• Исходный текст:
____

Аналогичные сомнения высказывают и евроскептики, считающие пагубным делегирование все большей доли суверенитета национальных государств наднациональным институтам Евросоюза. Например, Ральф Дарендорф отмечает: «Конституции конституируют права. Права есть юридические гарантии. Это не просто пустые обещания и красивые слова. …Права делают необходимым создание аппарата принуждения, или санкционирующих инстанций. Все три классических власти находят здесь свое место. Но эти власти существуют в совершенной форме только в национальном государстве. Тот, кто отказывается от национального государства, теряет вместе с этим эффективные гарантии своих основных прав. Тот, кто сегодня национальное государство считает излишним, объявляет вместе с этим – быть может даже непреднамеренно – излишними гражданские права» (26, с. 109).

Вообще говоря, и сэр Ральф Дарендорф, и высокопоставленный российский чиновник Владислав Сурков, защищая суверенитет, отстаивают принципы демократии. Только в случае Суркова речь идет совсем не о либеральной демократии. Здесь важно понимать, что неолиберальная демократия в России – это не какое-то новообразование, воспроизводящее (как предполагает Ф. Закария) (6, с. 90) опыт латиномериканских режимов 1960–1970 гг., а очередная реинкарнация Русской системы, вновь вызванная к жизни отнюдь не вопреки воле большинства российских избирателей.

____

• Задание: Подхватите приведенное выше рассуждение о суверенитете и демократии и продолжите его после последнего предложения.

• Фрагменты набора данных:
____

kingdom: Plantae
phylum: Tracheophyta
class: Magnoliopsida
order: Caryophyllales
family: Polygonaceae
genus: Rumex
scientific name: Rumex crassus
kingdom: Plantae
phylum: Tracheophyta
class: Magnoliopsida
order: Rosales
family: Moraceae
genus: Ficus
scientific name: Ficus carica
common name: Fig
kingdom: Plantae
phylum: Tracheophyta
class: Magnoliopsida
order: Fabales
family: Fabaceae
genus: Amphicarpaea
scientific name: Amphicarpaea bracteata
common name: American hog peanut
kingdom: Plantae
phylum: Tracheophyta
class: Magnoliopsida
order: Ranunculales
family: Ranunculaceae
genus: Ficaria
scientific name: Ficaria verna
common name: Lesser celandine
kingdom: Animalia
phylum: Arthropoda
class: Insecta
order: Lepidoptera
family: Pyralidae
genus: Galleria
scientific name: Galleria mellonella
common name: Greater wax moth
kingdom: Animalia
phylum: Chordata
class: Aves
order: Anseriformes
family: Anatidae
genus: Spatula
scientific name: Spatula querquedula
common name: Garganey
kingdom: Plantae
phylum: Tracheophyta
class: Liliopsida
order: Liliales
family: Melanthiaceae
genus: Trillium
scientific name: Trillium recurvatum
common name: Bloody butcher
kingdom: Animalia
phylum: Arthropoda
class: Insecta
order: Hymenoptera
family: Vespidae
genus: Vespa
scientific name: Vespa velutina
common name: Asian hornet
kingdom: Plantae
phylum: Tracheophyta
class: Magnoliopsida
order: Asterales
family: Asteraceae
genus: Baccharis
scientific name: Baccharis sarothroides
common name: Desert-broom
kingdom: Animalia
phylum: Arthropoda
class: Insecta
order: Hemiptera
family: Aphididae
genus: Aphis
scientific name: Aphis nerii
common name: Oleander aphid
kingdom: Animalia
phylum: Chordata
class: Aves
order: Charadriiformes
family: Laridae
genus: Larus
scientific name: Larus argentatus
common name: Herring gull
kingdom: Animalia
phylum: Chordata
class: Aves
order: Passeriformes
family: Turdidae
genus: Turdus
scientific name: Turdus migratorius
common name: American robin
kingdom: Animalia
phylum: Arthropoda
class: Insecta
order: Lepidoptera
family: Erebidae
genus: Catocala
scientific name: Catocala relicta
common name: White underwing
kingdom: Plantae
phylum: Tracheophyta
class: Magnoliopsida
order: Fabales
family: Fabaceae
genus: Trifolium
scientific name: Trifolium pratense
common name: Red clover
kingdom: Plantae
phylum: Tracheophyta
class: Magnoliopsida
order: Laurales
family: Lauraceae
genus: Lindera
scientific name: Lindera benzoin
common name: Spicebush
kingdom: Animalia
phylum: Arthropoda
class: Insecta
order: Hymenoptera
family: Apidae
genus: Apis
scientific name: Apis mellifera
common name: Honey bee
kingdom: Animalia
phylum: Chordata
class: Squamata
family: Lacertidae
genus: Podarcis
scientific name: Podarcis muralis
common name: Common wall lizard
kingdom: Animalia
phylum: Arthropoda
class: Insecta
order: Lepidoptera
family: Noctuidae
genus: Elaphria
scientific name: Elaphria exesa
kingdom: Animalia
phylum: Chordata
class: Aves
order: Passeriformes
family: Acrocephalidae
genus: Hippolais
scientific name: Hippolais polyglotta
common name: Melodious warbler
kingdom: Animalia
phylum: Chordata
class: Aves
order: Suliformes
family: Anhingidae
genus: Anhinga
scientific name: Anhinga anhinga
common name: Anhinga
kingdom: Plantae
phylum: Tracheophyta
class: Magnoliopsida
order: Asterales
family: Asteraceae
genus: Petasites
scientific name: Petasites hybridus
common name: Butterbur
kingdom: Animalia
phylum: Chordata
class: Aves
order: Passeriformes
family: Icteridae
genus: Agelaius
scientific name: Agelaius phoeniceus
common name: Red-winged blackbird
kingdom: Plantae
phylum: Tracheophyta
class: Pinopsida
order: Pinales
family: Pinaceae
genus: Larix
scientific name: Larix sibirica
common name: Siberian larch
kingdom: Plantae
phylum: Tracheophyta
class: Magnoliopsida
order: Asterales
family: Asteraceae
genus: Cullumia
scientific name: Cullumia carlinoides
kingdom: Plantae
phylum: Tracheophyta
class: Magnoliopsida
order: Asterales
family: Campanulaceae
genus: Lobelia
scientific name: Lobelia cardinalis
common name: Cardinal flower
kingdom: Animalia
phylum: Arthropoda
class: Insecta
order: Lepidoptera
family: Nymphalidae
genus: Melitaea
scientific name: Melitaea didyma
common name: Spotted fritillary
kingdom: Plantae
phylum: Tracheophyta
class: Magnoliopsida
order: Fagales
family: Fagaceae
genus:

____

• Ответ на задание:
Итак, болезненная адаптация общества к новой реальности, «возврат» государства (и по существу, и на символическом уровне), усилия власти по разработке политической идеологии – не является ли все это ингредиентами постсоветской национально-государственной идентичности? Несомненно, да, но набор необходимых ингредиентов все еще не полон. Требуются более общие и устойчивые ценностно-нормативные основания, развернутые как в прошлое, так и в будущее. И прежде всего речь здесь идет о традициях как факторе национального сплочения. Суть проблемы, перефразировав Ленина, блестяще сформулировал А.Б. Гофман: от какого наследства мы не отказываемся? По его словам, «в современной России ситуация с традициями и инновациями, их взаимодействием, отношением к ним со стороны интеллектуалов и власти отличается чрезвычайной неопределенностью, многозначностью, амбивалентностью, синкретизмом» (4, с. 50). Основная сложность состоит в том, что современная Россия – это не страна без традиций, а, скорее, страна с обрывками традиций. Любое обращение к традиции в современных условиях – это новая сборка, конструктивистское действие. Упомянутые выше усилия путинской команды по утверждению государственной символики постсоветской России как раз являются примером такого рода конструктивизма, причем вполне успешного. Очевидно, что сегодня имеются довольно широкие (но не безграничные!) возможности комбинаторики традиций и инноваций, собственного и заимствованного опыта. Например, усилие В. Суркова провозгласить новую синкретическую ценностную триаду в составе материального успеха, свободы и справедливости можно рассматривать как попытку воспользоваться существующими разрывами культурной традиции (см.: 11).